Print summary of RRi_fit objects
Description
Print summary of RRi_fit objects
Usage
## S3 method for class 'summary.RRi_fit'
print(x, ...)
Arguments
x |
An object of class "summary.RRi_fit". |
... |
Additional arguments. |
Value
A message (of class NULL
) with optimization method used, estimated parameters,
objective value from the Hubber loss algorithm, performance statistics of
the RRi model and the convergence code of the optimization method.

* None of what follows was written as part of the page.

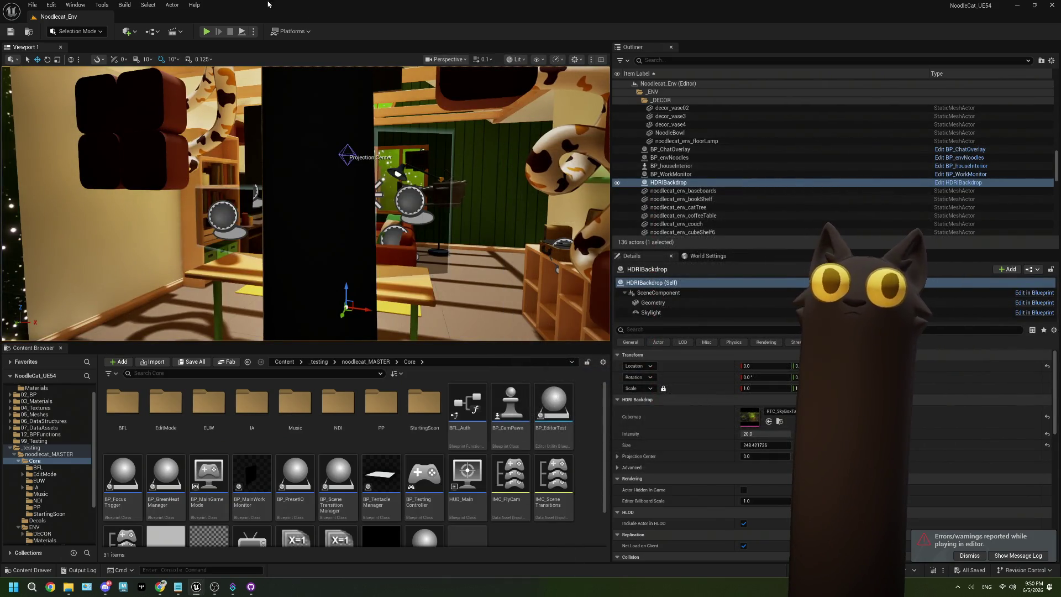
pyautogui.press('alt+p')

Print summary of boot_RRi_fit objects
Description
Prints a human-readable summary of the bootstrap RRi model parameter estimates, including the mean, standard deviation, and selected quantiles for each parameter.
Usage
## S3 method for class 'summary.boot_RRi_fit'
print(x, ...)
Arguments
x |
An object of class "summary.boot_RRi_fit". |
... |
Additional arguments. |
Value
A message (of class NULL
) with bootstrapped parameter estimates, standard
errors (SE) and 95% quantile-based confidence intervals.

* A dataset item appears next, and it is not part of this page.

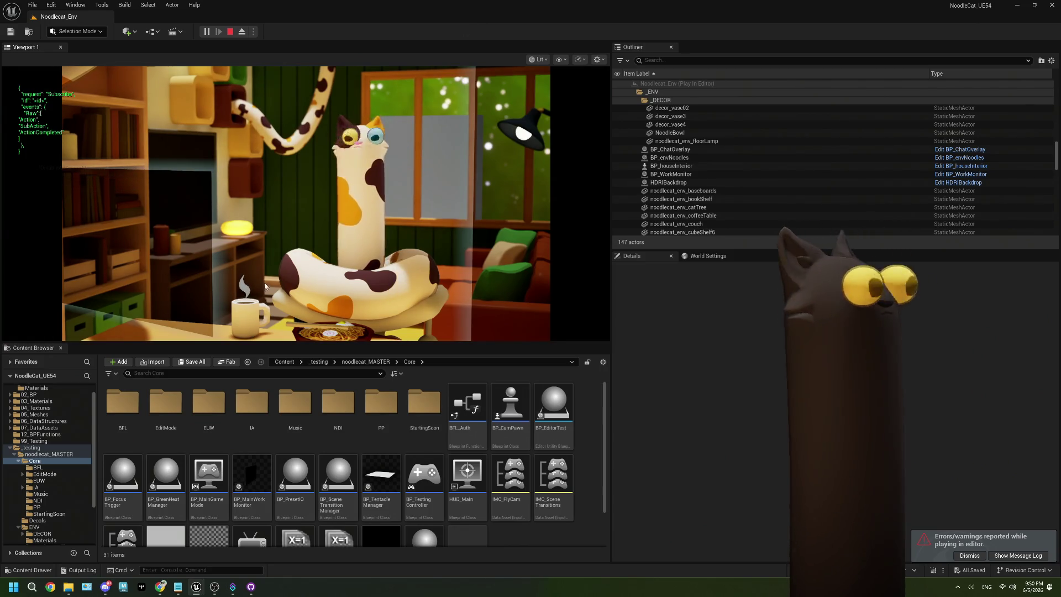
pyautogui.click(159, 590)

Simulated RR Interval (RRi) Data with Ectopic Beats
Description
A data frame containing a simulated RR interval (RRi) signal generated using the dual-logistic model as described by Castillo-Aguilar et al. (2025). The data are produced by first computing a theoretical RRi curve based on specified model parameters, then adding Gaussian noise to mimic natural variability, and finally introducing ectopic beats by modifying 5% of the data points (multiplying by a factor of 0.3 or 1.7). This simulated dataset is intended for demonstrating and testing the preprocessing and modeling functions provided in the CardioCurveR package.
Usage
sim_RRi
Format
A data frame with n
rows and 2 variables:
- time
A numeric vector of time points (in seconds).
- RRi_simulated
A numeric vector of simulated RR interval values (in milliseconds), including added noise and simulated ectopic beats.
Details
The dual-logistic model is defined as:
RRi(t) = \alpha + \frac{\beta}{1 + \exp\{\lambda (t - \tau)\}} + \frac{-c \cdot \beta}{1 + \exp\{\phi (t - \tau - \delta)\}},
where \alpha
is the baseline RRi level, \beta
controls the amplitude of the drop,
\lambda
and \tau
define the drop phase, and c
, \phi
, and \delta
govern the recovery.
Source
Simulated data generated using the dual-logistic model and random noise.
References
Castillo-Aguilar, et al. (2025). Enhancing Cardiovascular Monitoring: A Non-linear Model for Characterizing RR Interval Fluctuations in Exercise and Recovery. Scientific Reports, 15(1), 8628.
Examples
data(sim_RRi)
head(sim_RRi)
# Plot tha data
library(ggplot2)
ggplot(sim_RRi, aes(time, RRi_simulated)) +
geom_line(linewidth = 1/4, col = "purple") +
labs(x = "Time (s)", y = "RRi (ms)",
title = "Simulated RRi Signal with Ectopic Beats") +
theme_minimal()
Summary method for RRi_fit objects
Description
Provides a detailed summary of the fitted dual-logistic model, including measures of fit such as the residual sum of squares (RSS), total sum of squares (TSS), and R-squared. The summary also includes basic information about the optimization.
Usage
## S3 method for class 'RRi_fit'
summary(object, ...)
Arguments
object |
An object of class "RRi_fit". |
... |
Additional arguments (unused). |
Value
A list with the following components:
method |
The optimization method used. |
parameters |
The estimated parameters from the model. |
objective_value |
The final value of the objective (Huber loss) function. |
convergence |
An integer code indicating convergence (0 indicates success). |
RSS |
Residual sum of squares. |
TSS |
Total sum of squares of the observed RRi values. |
R_squared |
Coefficient of determination. |
n |
The number of observations used. |
Summary method for boot_RRi_fit objects
Description
Computes summary statistics for each estimated parameter across the bootstrap replicates. For each parameter, the summary includes the mean, standard deviation, and the 2.5\
Usage
## S3 method for class 'boot_RRi_fit'
summary(object, robust = TRUE, ...)
Arguments
object |
An object of class "boot_RRi_fit". |
robust |
Logical. If TRUE (default) then uses median and MAD as centrality and dispersion measures. If FALSE then uses mean and standard deviation instead. |
... |
Additional arguments (unused). |
Value
A list with summary statistics for each parameter.